The student of economics, taking
the argument from Kuhn further, is led to believe that the
applications of the theory also constitutes evidence for the
theory; he/she takes the authority of the teacher and the
text, not the authority of evidence. He/she does not have
an alternative model or the competence to challenge the teacher
or thesis supervisor. When facts do not fit theory it discredits
the researcher, not the theory. Science cannot be discredited
unless an alternative is found to replace the theories that
are challenged. “To reject one paradigm without simultaneously
substituting another,” Kuhn says “is to reject science itself.
That act reflects not on the paradigm but on the man”.
That is one important reason why
old paradigms die hard. There is so much at stake for those
who have made their careers and consultancies based on paradigms
learnt at Universities and reinforced in career development.
This is the really tragedy of today’s discourse on “knowledge”
in the vaunted institutions that certify knowledge as knowledge
and discredit any attempts to draw attention to its flaws.
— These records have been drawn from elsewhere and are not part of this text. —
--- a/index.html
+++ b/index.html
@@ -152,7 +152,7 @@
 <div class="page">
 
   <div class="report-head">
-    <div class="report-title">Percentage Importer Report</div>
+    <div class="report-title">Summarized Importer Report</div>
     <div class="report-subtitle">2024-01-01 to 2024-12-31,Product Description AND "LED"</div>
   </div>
In this context, “peer group reviews” that certify knowledge
as publishable in “reputed” journals are deeply conservative,
for most peers have a stake in reproducing knowledge that
confirms their own, what can only be described as, theoretical
prejudices.
The knowledge
implications of African Ontology
In this context, it is significant
that many Africans are raising the question of “indigenous
knowledge”. President Mbeki of South Africa may have made
a faux pas on the issue of the link between AIDS and HIV.
But at the heart of his challenge was the desire to question
the received wisdom that all knowledge flows from the North
to the South. His intervention is symbolic of the times we
live in. Had Mbeki chosen the field of political economy,
rather than disease and medicine, to challenge the received
knowledge of neo-liberal economism, he would have been on
a surer footing.
Conclusion
In conclusion, the ECA’s initiative
to build a network of knowledge-based inquiry into the condition
of Africa’s lack of development and persistent poverty is
a good initiative. But as it does so, the African Knowledge
Network Forum (AKNF) must avoid the pitfalls of letting the
technology (the Internet) decide the agenda of the Network.
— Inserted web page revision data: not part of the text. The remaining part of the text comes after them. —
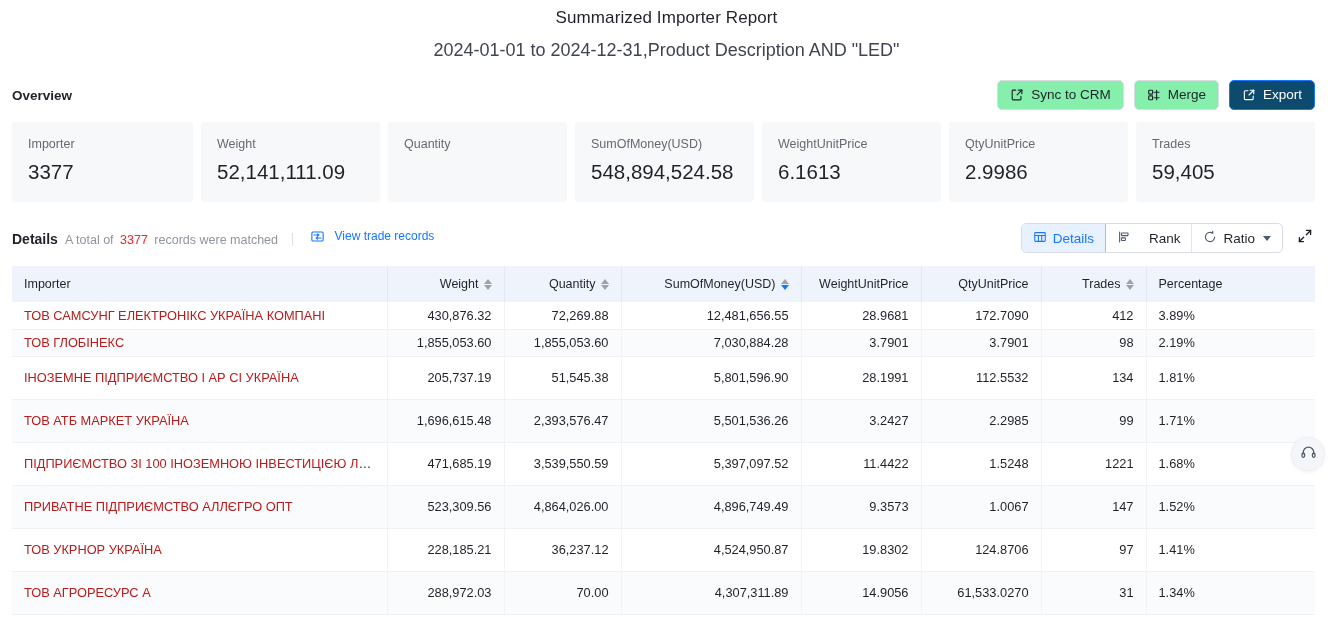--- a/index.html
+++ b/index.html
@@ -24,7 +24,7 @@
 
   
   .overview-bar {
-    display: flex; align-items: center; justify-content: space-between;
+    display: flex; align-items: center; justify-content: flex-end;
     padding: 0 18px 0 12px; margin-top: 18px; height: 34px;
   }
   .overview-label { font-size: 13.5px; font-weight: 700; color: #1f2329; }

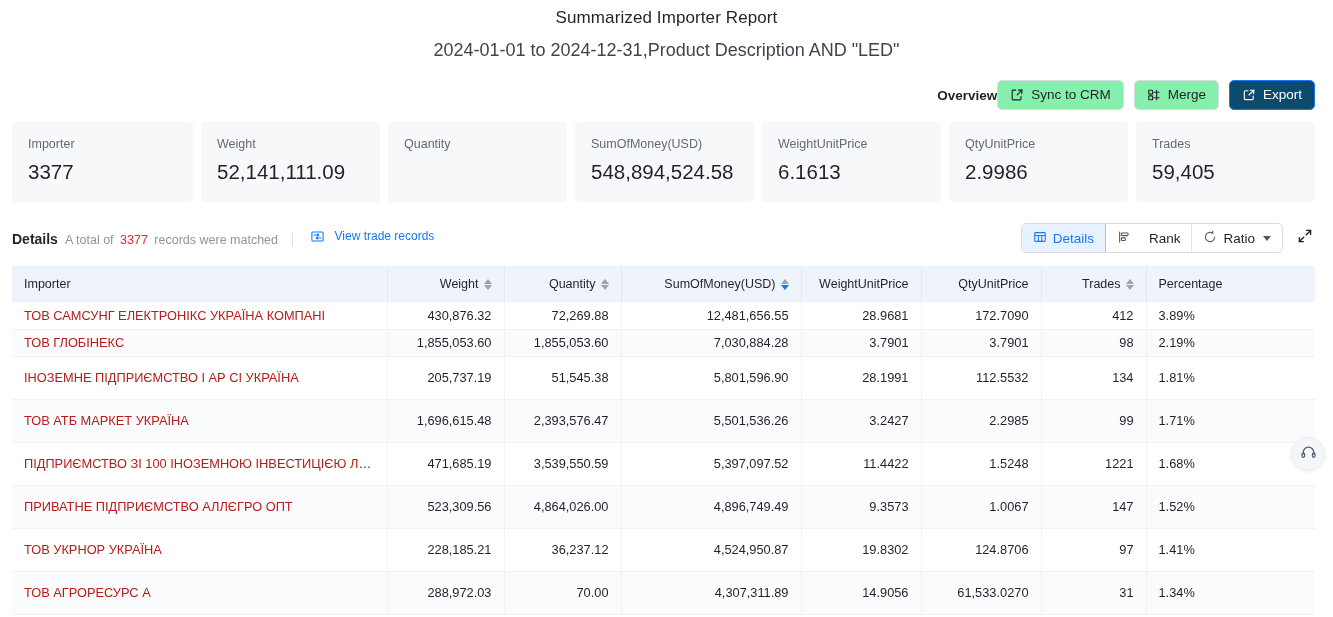--- a/index.html
+++ b/index.html
@@ -33,7 +33,7 @@
     display: inline-flex; align-items: center; gap: 7px;
     height: 30px; padding: 0 12px;
     border: 1px solid #d9dde3; border-radius: 5px;
-    background: #86efac; color: #1f2329;
+    background: #15803d; color: #1f2329;
     font-size: 13.5px; line-height: 1; cursor: pointer; white-space: nowrap;
   }
   .btn-primary {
AKNF must broaden the debate beyond the limitations of neo-liberal
economic paradigm that is coming to the end of its road, and
enable African intellectuals to raise the larger epistemological
issues about where does knowledge come from, who certifies
and authenticates knowledge, and for whose benefit. This
way AKNF would fulfill an important void that currently exists
in the contemporary development literature.